_Job item_.
Rewrite the entries from the line containing "株式会社フォルム HOME" through the line containing "フォームの送信が完了いたしました。", replacing "CONTACT" with "INQUIRY" and leaving everything else unchanged.

_Data for this task_.

= Beginning of Section =

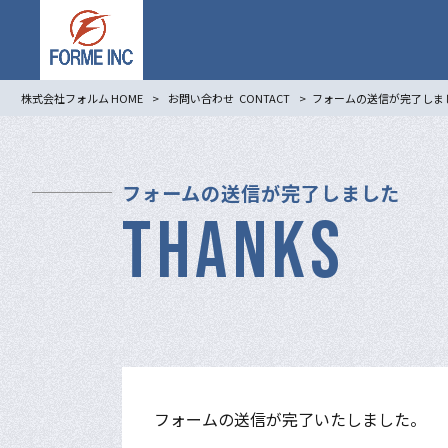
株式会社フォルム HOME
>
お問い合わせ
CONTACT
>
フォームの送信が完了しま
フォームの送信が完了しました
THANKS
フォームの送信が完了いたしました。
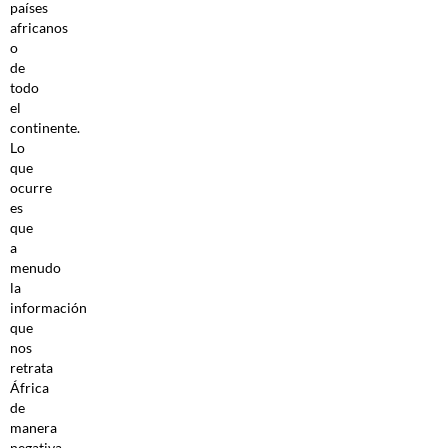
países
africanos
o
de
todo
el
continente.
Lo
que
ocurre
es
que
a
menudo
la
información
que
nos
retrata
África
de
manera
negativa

= End of Section =
= Beginning of Section =

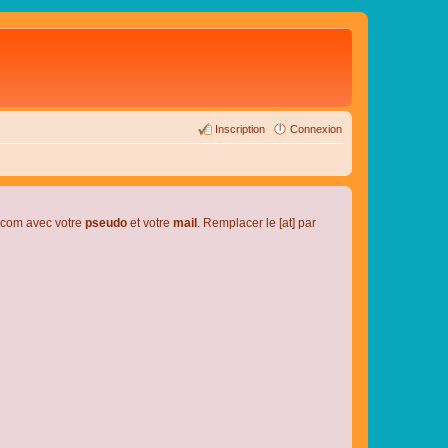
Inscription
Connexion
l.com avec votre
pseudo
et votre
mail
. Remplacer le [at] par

= End of Section =

_Solution_.
株式会社フォルム HOME
>
お問い合わせ
INQUIRY
>
フォームの送信が完了しま
フォームの送信が完了しました
THANKS
フォームの送信が完了いたしました。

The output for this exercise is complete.